Logical, default FALSE. If TRUE, prints formatted output.

Returns

If `pretty = FALSE`, a list with summary stats. If TRUE, prints formatted output and invisibly returns the list.


Method weight_summary()

Print weight distribution diagnostics.

Usage

TTEEnrollment$weight_summary()


Method table1()

Generate baseline characteristics table. Wraps [tableone::CreateTableOne()] or [tableone::svyCreateTableOne()].

Usage

TTEEnrollment$table1(ipw_col = NULL)

Arguments

ipw_col

Character or NULL. If specified, creates weighted table.

Returns

A tableone object.


Method rates()

Calculate events, person-years, and rates by exposure group.

Usage

TTEEnrollment$rates(weight_col)

Arguments

weight_col

Character, required. Column name for weights.

Returns

A data.table with events, person-years, and rates.


Method irr()

Fit weighted Poisson regression and extract incidence rate ratios.

Uses `survey::svyglm()` with `quasipoisson` family and person-level clustering (`ids = ~person_id_var`) for robust standard errors. This accounts for within-person correlation across repeated trial entries (Hernan 2008, Danaei 2013).

**IRR vs HR**: For rare events (typical in registry-based TTE studies), the incidence rate ratio from Poisson regression approximates the hazard ratio from Cox regression (Thompson 1977). The Poisson model with `splines::ns(tstop, df=3)` flexibly models the baseline event rate over follow-up time — analogous to Cox's nonparametric baseline hazard and to Danaei et al.'s "month of follow-up and its squared terms" in pooled logistic regression.

**Computational choice**: `quasipoisson` accounts for overdispersion from survey weights, and `svyglm` scales to large registry datasets (unlike `survey::svycoxph()`). This is computationally equivalent to the pooled logistic approach used by Danaei et al. (2013).

**Calendar-time adjustment**: When `trial_id` is present in the data (from band-based enrollment), it is included in the model to adjust for calendar-time variation in outcome rates across enrollment bands (Caniglia 2023, Danaei 2013). Uses natural splines for >=5 unique trial IDs, linear term for 2-4, omitted for 1.

Usage

TTEEnrollment$irr(weight_col)

Arguments

weight_col

Character, required. Column name for weights.

Returns

A data.table with IRR estimates and confidence intervals.


Method heterogeneity_test()

Test for heterogeneity of treatment effects across trials.

Fits a model with a `trial_id x exposure` interaction term and returns the Wald test p-value. This tests whether the treatment effect varies across enrollment bands (Hernan 2008, Danaei 2013).

Usage

TTEEnrollment$heterogeneity_test(weight_col)

Arguments

weight_col

Character, required.

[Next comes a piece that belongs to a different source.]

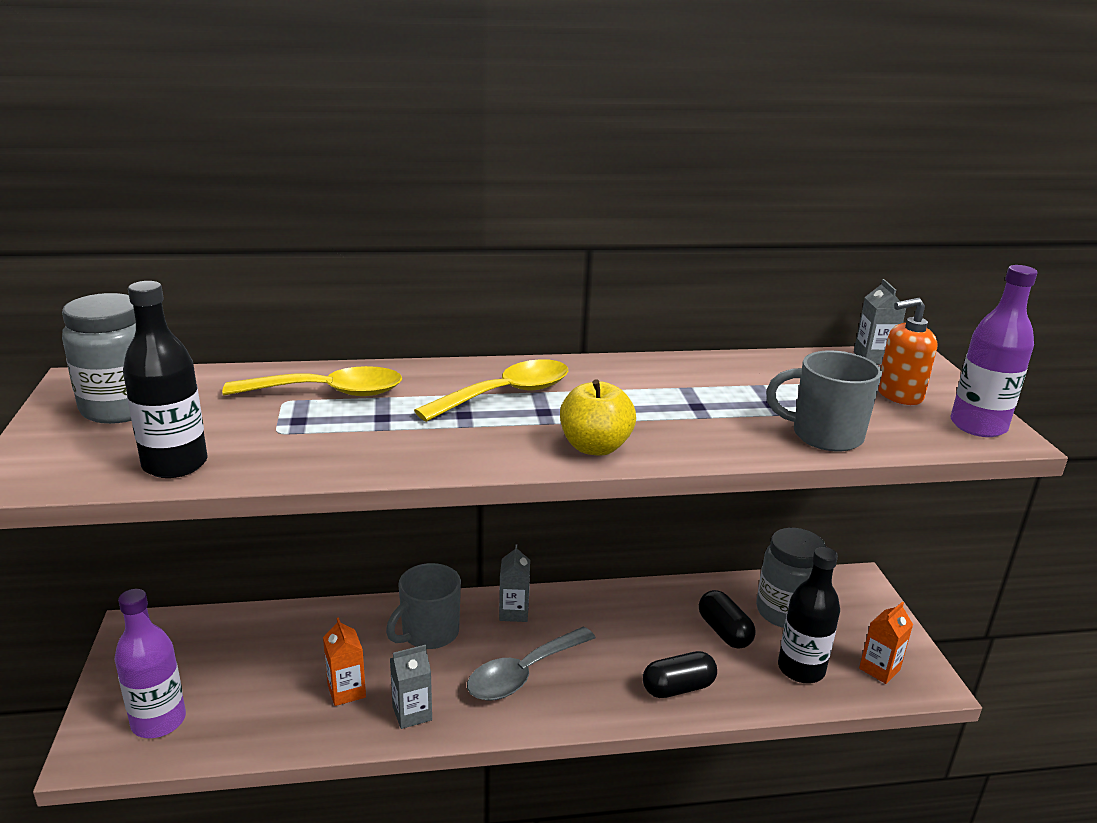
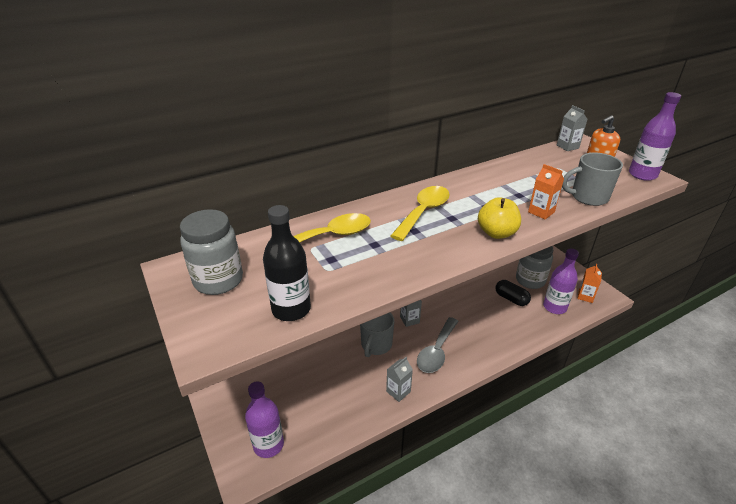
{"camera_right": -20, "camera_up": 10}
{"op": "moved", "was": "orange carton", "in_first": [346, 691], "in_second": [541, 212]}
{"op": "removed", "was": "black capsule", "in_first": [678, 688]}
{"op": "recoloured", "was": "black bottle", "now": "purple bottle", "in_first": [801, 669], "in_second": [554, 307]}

Column name for weights.

Returns

A list with `p_value` (Wald test), `n_trials` (unique trial IDs), and `interaction_coefs` (data.table of interaction coefficients).


Method km()

Fit Kaplan-Meier curves and optionally plot. Uses IPW only (not IPCW) because IPCW is time-varying.

Usage

TTEEnrollment$km(ipw_col, save_path = NULL, title = NULL)

Arguments

ipw_col

Character, required. Column name for IPW weights.

save_path

Character or NULL. If specified, saves the plot.

title

Character or NULL. Plot title.

Returns

A svykm object (invisibly if save_path is specified).


Method clone()

The objects of this class are cloneable with this method.

Usage

TTEEnrollment$clone(deep = FALSE)

Arguments

deep

Whether to make a deep clone.

Examples

if (FALSE) { # \dontrun{
design <- TTEDesign$new(
  person_id_var = "id",
  exposure_var = "exposed",
  outcome_vars = "death",
  confounder_vars = c("age", "sex"),
  follow_up_time = 52L,
  eligible_var = "eligible"
)

# Enroll via constructor (band-based), then $-chain
enrollment <- TTEEnrollment$new(my_skeleton, design,
  ratio = 2, seed = 4, extra_cols = "isoyearweek"
)
enrollment$
  s2_ipw()$
  s4_prepare_for_analysis(outcome = "death", estimate_ipcw_pp_with_gam = TRUE)
} # }